In a game like WoW, you level and get access to new areas that contain mobs and quests aimed at your new level, however, at the same time you lose a reason to play the lower level areas as they won't give the same rewards, and the content ceases to be challenging.
With GW2's system of dynamic delevelling, any content at or below your level remains challenging, and still gives rewards appropriate to your level, both gear drops (I was getting level 12 gear off level 2 mobs) and XP. That means that ultimately, once you've hit endgame there will be a
lot more content that is still rewarding to play, without having to wait for an expansion (and it also means that expansions can include content for all levels).
Also by preventing high level characters from
farming low level areas for items and mats, the game's AH becomes much more accessible to low level characters, as they become the only ones who can get low level gear drops, and are at no disadvantage when gathering mats for their level.
There are a couple of other nice choices that Arenanet made when developing GW2:
- Gathering nodes are instanced, so there's no competition for them and they can't become scarce through excessive numbers of players farming them. You can mine out a node and it'll vanish from your screen, but it'll still be there to the guy who followed you to it. This means that crafting mats, and gear made from them, will have constant availability that matches the server population.
- When you gather crafting mats, you can send them to your bank from anywhere, and they don't technically take up any space there, as each type of material goes into one huge stack. Because of this, you won't need bag space, or to travel to towns to vendor items, anywhere near as much as you do in WoW. You can also access your bank while at any crafting station saving travelling in town.
- While your gathering tools do wear out and will need to be replaced, you don't need to grind your way up through a gathering profession in order to collect high level mats.

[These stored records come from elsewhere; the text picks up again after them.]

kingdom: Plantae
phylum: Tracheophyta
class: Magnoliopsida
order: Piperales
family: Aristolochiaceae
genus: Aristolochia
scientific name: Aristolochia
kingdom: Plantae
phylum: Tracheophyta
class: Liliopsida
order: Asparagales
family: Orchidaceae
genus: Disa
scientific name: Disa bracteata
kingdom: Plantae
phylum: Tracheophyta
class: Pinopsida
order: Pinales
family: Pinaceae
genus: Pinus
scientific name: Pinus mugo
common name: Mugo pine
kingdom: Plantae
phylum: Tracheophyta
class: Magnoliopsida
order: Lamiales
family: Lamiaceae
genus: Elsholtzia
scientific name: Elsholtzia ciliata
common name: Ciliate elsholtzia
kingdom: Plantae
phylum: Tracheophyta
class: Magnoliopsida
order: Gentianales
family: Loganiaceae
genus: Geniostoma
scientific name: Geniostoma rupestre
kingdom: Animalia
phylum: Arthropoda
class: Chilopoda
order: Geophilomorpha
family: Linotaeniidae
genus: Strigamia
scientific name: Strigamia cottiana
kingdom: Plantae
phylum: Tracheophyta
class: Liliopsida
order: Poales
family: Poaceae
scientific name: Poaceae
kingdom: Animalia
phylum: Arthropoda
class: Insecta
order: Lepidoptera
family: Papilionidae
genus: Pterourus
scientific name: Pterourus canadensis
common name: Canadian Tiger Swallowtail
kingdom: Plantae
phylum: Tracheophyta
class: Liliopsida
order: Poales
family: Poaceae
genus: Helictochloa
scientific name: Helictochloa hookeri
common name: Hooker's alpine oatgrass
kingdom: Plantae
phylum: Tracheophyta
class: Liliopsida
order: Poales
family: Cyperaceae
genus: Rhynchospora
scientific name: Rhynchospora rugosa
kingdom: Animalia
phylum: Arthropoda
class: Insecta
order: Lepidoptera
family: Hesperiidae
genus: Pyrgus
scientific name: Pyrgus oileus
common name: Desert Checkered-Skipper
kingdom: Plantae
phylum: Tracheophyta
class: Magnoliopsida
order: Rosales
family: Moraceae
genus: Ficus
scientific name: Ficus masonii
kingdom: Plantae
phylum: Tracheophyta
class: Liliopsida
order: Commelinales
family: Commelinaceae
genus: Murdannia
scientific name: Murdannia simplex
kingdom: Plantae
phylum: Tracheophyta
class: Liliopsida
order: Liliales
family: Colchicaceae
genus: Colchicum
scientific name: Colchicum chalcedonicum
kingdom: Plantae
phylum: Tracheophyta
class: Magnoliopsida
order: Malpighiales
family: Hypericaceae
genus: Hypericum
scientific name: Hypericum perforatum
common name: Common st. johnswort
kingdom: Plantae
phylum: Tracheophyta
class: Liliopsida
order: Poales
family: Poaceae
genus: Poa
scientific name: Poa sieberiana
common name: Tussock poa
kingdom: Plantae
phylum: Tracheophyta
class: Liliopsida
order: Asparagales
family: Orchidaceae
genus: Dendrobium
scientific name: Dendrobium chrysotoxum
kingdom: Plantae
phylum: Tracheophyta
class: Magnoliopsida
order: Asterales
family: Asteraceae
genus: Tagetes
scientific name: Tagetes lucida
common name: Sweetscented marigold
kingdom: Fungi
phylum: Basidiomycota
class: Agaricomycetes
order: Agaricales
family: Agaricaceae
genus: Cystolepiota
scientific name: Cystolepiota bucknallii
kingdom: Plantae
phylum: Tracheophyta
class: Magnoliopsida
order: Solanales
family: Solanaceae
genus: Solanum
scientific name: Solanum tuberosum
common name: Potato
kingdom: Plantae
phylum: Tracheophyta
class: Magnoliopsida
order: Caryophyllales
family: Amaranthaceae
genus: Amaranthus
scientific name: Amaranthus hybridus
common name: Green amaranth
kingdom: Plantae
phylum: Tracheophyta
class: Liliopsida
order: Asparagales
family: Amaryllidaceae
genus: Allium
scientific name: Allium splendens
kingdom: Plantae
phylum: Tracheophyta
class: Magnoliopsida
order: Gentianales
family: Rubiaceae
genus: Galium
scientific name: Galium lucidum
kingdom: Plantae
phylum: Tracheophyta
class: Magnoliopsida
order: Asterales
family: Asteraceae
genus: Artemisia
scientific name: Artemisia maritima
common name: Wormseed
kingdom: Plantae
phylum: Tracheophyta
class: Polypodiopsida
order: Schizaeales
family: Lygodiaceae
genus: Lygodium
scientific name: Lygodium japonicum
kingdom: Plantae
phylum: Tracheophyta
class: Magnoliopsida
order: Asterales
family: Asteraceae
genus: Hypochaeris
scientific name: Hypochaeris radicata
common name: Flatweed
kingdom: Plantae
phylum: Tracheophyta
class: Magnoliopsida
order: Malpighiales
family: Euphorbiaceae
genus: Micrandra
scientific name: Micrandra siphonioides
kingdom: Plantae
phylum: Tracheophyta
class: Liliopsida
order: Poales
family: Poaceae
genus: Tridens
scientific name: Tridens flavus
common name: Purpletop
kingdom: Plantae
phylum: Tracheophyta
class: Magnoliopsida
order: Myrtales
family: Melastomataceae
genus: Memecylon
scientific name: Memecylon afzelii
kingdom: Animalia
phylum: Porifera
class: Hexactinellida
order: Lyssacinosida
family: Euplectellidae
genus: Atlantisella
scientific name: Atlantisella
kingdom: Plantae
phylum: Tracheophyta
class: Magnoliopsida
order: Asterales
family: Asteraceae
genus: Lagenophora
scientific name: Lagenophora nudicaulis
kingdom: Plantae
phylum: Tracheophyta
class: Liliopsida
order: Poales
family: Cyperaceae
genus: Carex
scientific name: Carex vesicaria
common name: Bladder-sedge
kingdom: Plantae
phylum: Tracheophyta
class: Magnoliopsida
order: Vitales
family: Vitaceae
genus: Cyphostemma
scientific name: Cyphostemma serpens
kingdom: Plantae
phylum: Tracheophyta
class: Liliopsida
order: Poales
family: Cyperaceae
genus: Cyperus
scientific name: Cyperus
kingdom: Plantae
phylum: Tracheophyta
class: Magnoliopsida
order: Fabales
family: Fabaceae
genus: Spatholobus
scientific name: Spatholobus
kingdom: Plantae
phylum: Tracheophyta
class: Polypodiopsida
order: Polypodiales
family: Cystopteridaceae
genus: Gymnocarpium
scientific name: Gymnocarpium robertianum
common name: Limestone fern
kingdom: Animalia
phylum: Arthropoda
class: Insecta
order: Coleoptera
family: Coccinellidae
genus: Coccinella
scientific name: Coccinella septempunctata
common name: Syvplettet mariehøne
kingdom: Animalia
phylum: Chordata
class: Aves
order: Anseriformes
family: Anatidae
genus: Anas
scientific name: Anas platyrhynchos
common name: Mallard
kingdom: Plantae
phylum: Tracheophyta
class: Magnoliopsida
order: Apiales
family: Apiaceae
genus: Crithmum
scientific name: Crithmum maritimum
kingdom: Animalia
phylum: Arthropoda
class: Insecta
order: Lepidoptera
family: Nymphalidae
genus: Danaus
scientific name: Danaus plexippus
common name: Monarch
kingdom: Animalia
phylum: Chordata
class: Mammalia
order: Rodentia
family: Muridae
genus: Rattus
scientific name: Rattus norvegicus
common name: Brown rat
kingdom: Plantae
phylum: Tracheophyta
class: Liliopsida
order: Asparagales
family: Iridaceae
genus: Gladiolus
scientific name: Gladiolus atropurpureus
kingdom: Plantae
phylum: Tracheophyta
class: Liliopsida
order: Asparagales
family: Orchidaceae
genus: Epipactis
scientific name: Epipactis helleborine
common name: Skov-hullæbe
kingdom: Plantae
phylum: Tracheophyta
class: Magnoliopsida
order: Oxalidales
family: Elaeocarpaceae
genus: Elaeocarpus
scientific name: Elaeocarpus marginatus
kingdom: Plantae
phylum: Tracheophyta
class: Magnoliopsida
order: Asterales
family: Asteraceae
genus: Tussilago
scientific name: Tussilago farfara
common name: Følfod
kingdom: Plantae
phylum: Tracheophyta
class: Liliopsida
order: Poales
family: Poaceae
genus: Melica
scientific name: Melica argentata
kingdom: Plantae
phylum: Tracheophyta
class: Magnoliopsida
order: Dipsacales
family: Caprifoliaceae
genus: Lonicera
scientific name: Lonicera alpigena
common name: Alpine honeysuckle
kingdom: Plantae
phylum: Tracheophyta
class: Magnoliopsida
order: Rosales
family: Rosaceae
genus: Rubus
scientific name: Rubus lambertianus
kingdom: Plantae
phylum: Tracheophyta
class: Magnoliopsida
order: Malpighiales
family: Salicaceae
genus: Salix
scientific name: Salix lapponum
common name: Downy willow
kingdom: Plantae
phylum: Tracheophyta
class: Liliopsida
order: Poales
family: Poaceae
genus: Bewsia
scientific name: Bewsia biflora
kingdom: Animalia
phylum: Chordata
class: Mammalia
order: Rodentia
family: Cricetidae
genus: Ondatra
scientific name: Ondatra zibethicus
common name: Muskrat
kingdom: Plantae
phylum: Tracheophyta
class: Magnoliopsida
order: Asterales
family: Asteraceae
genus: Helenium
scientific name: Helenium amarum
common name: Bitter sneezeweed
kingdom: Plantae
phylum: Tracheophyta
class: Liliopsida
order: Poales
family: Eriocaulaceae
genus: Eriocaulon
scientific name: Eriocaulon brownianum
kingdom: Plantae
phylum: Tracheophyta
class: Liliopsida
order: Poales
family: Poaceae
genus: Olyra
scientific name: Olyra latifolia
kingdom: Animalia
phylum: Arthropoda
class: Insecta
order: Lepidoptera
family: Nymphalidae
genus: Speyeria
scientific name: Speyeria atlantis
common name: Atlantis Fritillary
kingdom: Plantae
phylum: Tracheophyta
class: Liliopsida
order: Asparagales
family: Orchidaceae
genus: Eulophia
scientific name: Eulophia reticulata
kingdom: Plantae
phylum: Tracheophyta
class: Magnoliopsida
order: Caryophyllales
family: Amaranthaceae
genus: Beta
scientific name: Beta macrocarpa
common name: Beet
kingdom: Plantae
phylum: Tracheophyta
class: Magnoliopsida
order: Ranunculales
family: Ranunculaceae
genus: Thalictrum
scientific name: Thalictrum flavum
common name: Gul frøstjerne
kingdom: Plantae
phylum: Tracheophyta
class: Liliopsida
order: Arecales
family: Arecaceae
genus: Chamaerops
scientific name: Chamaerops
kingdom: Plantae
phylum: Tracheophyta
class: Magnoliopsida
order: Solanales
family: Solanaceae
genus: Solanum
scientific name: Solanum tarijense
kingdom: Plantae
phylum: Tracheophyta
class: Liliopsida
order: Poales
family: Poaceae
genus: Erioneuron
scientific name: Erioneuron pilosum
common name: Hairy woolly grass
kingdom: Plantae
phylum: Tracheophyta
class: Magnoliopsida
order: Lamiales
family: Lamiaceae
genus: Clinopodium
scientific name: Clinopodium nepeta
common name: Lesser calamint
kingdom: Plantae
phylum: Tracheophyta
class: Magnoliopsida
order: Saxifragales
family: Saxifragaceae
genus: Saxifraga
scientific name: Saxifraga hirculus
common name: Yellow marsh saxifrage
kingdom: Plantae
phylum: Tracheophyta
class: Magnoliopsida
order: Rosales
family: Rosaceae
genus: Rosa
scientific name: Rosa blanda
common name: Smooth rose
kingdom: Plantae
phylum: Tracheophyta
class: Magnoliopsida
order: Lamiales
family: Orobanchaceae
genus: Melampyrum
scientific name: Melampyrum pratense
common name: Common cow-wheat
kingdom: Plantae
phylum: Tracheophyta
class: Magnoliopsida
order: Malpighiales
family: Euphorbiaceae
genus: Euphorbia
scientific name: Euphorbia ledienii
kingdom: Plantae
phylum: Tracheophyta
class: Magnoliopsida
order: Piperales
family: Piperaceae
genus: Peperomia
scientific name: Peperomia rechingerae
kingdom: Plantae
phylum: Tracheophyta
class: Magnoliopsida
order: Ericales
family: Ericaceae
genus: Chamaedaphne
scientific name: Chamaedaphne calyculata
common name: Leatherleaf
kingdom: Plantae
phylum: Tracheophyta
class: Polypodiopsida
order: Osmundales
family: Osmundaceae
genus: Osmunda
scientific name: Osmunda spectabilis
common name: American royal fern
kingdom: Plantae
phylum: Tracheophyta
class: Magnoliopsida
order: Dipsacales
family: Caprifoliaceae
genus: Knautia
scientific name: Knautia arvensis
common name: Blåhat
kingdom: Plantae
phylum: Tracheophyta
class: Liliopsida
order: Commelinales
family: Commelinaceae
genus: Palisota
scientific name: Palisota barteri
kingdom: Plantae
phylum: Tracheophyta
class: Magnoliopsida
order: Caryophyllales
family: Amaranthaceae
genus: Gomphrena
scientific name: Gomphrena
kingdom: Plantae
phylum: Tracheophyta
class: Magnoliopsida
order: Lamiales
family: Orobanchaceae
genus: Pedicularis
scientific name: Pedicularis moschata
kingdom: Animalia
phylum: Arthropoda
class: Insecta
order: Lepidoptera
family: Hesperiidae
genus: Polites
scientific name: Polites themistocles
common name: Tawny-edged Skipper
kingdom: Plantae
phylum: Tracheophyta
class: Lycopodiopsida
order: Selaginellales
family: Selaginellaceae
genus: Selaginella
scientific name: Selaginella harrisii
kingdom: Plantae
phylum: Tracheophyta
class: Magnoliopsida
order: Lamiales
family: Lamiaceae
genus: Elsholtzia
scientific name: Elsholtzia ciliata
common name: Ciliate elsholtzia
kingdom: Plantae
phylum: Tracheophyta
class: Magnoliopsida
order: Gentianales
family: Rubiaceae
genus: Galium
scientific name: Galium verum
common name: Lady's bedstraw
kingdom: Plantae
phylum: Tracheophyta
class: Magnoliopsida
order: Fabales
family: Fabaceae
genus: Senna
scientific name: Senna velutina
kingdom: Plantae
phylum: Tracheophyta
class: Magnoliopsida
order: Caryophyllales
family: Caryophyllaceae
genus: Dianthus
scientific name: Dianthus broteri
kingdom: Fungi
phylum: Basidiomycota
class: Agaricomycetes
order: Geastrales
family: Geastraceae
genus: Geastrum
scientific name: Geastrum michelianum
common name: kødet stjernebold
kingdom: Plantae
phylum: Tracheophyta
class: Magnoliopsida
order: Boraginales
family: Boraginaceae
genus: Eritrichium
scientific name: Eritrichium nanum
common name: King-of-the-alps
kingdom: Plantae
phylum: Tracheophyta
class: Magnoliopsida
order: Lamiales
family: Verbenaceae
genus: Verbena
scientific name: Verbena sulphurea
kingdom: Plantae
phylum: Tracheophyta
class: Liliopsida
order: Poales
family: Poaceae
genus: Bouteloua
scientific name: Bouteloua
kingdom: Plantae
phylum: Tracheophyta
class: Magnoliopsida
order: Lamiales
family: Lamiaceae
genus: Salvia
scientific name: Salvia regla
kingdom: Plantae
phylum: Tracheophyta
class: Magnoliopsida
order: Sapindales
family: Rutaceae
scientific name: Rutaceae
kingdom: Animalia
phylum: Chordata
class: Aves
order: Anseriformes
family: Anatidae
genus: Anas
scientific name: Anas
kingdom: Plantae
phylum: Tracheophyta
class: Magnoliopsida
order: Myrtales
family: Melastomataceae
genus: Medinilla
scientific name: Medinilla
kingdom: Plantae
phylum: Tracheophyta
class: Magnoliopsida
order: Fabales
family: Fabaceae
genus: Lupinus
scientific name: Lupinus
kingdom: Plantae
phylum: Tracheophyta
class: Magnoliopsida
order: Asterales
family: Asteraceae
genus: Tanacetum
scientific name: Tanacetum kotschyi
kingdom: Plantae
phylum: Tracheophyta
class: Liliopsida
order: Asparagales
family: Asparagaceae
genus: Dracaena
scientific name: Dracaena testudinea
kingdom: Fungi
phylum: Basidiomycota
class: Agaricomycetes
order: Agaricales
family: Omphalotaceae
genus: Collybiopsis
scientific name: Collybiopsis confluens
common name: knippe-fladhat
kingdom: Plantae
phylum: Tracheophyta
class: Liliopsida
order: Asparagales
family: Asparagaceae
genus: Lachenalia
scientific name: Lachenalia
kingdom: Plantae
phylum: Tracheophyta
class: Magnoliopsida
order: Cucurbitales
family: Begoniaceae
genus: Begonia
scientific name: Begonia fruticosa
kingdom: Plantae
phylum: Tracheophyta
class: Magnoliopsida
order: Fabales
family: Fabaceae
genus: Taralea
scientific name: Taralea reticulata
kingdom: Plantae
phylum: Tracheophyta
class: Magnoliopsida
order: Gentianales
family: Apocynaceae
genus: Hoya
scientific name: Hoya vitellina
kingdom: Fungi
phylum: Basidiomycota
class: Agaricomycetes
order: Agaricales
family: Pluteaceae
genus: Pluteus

You just buy high enough level gathering tools (and they don't take up bag slots as they have slots on the character pane).
- Once you've learned a profession, you don't lose the skillpoints gained for it, when you swap to another profession. It just cost to swap, which scales in cost as your character levels.
- All gear drops, or items you no longer need can be salvaged, giving you another source of crafting mats. So long as you have salvaging kits on you, you can do this from anywhere (and again, send the salvaged mats to your bank from anywhere). If you can afford higher level salvaging kits, you even have a chance of getting back the enhancements that may be on gear, as well as rarer crafting mats.
- The fast travel system, like WoW's flight-points pre-cata, opens up waypoints once you've discovered them. However, unlike WoW, you don't need to be at a point to travel to another. You can teleport to any waypoint in your zone (that hasn't been taken over by mobs as part of the dynamic questing system ), from anywhere in that zone. You don't need a mount when you can get from anywhere to a town or city, instantly. Also, cities have portals to other cities (how many WoW players were happy to see those go?).
Little things like these make the game a lot more bearable, and really it all stems from one thing. The game is not subscription, and Arenanet, unlike Blizzard, don't need to make doing anything in the game take as long as possible, so as to waste as much of a subscriber's time as possible.
Fixing little things is something they may well have learned from the developers of EVE, who since they lost a lot of players after a badly thought out expansion, now have a team of people constantly working on 'little things', most of them suggested and voted upon by the players. An expansion consisting almost entirely of small fixes to long outstanding issues is what got EVE's customers to come back. A lot of small issues can add up to the point where the game becomes less bearable, and simply adding major new features and content while ignoring them, is a sign of poor development.
The one overwhelming impression I've got from playing the GW2 beta, is that the game really is incredibly polished, especially in comparison to WoW, but also when compared to most other games I've played (and that's a huge number of games).
I know where the money from my cancelled WoW subscription will be going.